# Hilfe bei BulletProof Ftp Server 2.3.1 (build 26)



## coaxspi (5. August 2006)

Hallo Zusammen!

Ich wollte einen kleinen HomeFtp mit dem besagten Programm einrichten. Es klappt auch alles wunderbar (bin hinter nem Router, Port weitergeleitet), die User kommen rauf. 
Allerdings bekommen sie keine Liste, sondern die Fehlermeldung:

Fehler:	Transferkanal konnte nicht geöffnet werden. Grund: Ein Verbindungsversuch ist fehlgeschlagen, da die Gegenstelle nach einer bestimmten Zeitspanne nicht ordnungsgemäß reagiert hat, oder die hergestellte Verbindung war fehlerhaft, da der verbundene Host nicht reagiert hat.
Fehler:	Dateiliste konnte nicht empfangen werden

Muss ich da noch irgendwas extra einstellen, damit die User die Liste empfangen können und letztendlich dann von mir was laden können?

--------------------

§ **Arbeitsanweisungen**:
#1 Schreibe aus dem Forumsbeitrag den Abschnitt zwischen „Hallo Zusammen!“ und „User kommen rauf.“ einschließlich dieser beiden Stellen Wort für Wort ab.
#2 Welche zweite Fehlermeldung erhalten die User laut dem Forumsbeitrag?
#3 Bitte führe den Forumsbeitrag über den BulletProof Ftp Server nach seinem letzten Satz weiter.
Die Zeilen weiter unten spielen hierfür keine Rolle.

--------------------

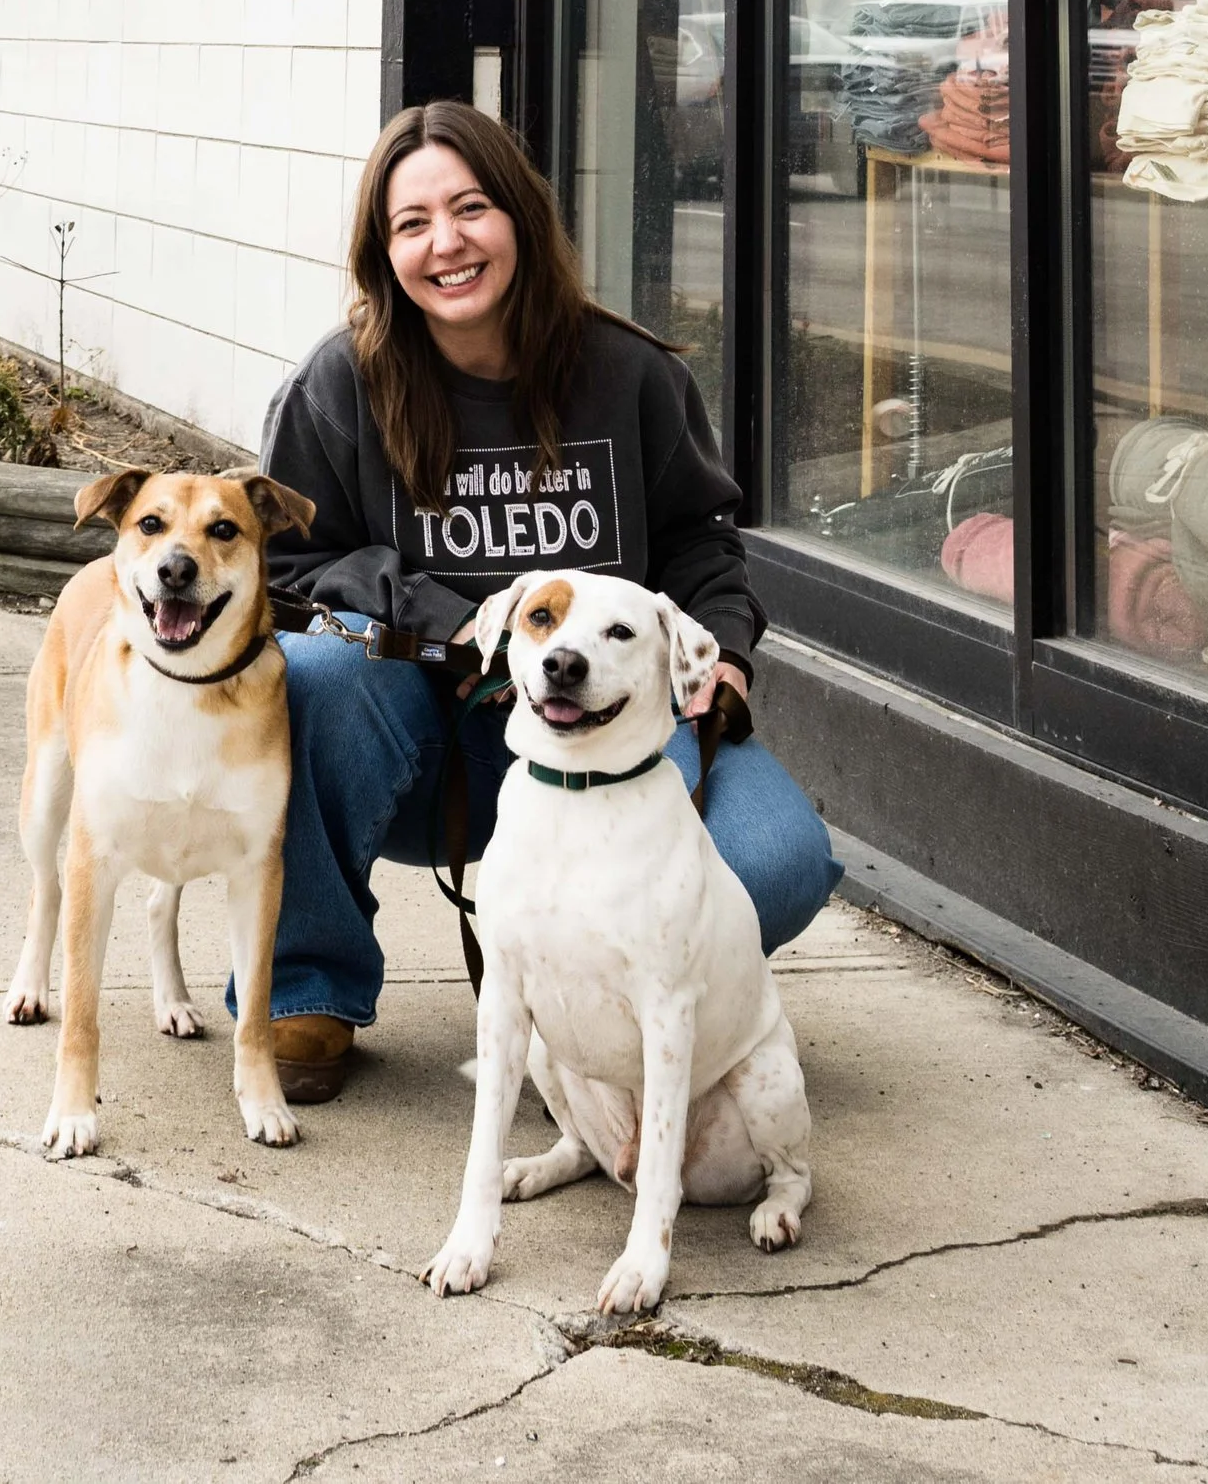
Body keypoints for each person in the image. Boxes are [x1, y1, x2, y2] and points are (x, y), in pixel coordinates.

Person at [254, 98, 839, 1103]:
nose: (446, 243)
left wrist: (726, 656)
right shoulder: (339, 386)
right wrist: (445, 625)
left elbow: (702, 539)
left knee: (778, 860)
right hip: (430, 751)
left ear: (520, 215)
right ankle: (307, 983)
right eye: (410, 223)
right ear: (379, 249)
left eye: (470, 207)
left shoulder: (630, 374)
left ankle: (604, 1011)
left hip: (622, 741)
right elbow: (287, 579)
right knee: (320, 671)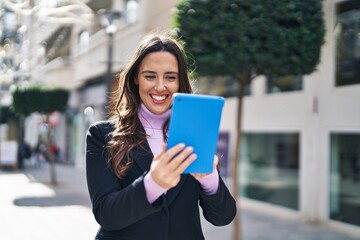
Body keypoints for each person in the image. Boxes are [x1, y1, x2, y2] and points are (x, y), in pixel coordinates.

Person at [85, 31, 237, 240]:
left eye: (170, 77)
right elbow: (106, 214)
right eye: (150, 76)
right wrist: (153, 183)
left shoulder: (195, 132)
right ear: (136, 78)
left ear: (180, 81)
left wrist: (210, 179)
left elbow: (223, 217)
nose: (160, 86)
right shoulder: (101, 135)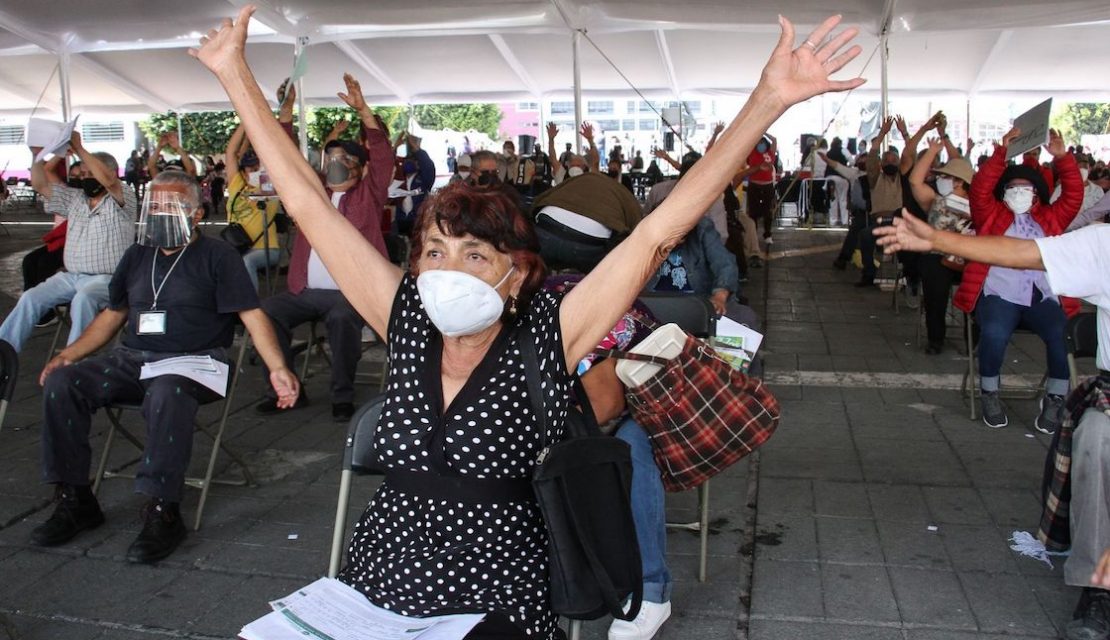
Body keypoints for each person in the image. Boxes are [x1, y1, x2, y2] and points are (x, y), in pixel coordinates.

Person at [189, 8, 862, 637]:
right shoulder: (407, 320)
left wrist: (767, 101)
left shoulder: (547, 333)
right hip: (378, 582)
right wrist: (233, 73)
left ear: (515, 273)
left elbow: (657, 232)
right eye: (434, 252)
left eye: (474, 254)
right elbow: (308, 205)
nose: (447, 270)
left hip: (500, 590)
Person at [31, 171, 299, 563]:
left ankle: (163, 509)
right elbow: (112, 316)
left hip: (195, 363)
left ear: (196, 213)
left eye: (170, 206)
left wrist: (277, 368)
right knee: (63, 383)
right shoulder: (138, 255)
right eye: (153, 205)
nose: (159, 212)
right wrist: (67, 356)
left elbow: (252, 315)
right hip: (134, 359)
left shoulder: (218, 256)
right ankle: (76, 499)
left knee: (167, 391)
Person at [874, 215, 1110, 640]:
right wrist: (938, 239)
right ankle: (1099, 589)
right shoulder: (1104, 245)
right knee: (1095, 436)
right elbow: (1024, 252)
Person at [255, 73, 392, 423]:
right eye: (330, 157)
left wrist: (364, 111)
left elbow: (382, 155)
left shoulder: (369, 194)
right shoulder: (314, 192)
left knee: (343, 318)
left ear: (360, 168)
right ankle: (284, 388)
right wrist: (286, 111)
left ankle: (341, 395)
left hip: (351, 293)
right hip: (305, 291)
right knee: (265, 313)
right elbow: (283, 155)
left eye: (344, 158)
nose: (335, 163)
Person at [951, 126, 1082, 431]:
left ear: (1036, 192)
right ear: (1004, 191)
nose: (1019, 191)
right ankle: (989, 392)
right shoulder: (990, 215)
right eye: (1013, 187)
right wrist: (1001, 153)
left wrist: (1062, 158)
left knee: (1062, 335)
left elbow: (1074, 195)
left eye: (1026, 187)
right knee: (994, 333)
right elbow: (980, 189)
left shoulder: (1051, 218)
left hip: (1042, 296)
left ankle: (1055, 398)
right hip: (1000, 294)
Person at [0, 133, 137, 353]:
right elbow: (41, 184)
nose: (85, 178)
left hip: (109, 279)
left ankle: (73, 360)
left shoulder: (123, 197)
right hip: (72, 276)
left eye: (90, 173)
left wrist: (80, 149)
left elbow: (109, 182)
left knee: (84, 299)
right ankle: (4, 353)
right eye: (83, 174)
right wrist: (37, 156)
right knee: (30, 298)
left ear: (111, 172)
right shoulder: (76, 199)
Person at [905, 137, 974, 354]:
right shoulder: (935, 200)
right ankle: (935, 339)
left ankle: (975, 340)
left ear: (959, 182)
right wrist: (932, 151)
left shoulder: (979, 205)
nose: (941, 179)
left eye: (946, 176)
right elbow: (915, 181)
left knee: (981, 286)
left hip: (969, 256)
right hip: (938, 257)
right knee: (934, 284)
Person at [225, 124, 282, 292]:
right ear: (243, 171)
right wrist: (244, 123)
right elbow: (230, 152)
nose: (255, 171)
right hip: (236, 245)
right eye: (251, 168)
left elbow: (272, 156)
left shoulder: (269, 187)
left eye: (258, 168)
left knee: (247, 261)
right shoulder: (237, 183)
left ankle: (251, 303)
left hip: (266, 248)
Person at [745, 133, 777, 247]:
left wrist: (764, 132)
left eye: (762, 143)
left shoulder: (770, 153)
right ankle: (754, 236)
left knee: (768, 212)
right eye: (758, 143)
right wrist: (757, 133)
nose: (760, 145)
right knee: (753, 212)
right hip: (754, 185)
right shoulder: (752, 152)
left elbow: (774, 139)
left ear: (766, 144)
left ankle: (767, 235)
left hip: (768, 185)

--------------------

§ **Lösungen**:
#1
Hallo Zusammen!

Ich wollte einen kleinen HomeFtp mit dem besagten Programm einrichten. Es klappt auch alles wunderbar (bin hinter nem Router, Port weitergeleitet), die User kommen rauf.

#2 „Dateiliste konnte nicht empfangen werden“

#3
Vielen Danke im Vorraus,
coaxspi


----------



## coaxspi (5. August 2006)

Anhängsel:
Ich habs jetzt mit Filezilla versucht auf dem gleichen Port, und da funktioniert alles einwandfrei.
Wo der Fehler nun liegt weiß ich nicht, aber falls es jemand weiß, wäre ich für Antwort dankbar, auch wenn ich jetzt Filezilla nutze .

Grüße
coax


----------



## Andreas Späth (5. August 2006)

Ich gehe mal davon aus du nutzt die Standartports, dann geb zusätzlich zu Port 21 den Port 20 frei.


----------



## coaxspi (5. August 2006)

Hi!

Nein ich hab den Port 999 benutzt. Aber wie gesagt, mit Filezilla ging es komischerweise obwohl ich am Router nix geändert habe und bei beiden Programmen den gleichen Port eingestellt habe.

Naja, weiß der Geier woran das liegt.

Danke für die Antwort.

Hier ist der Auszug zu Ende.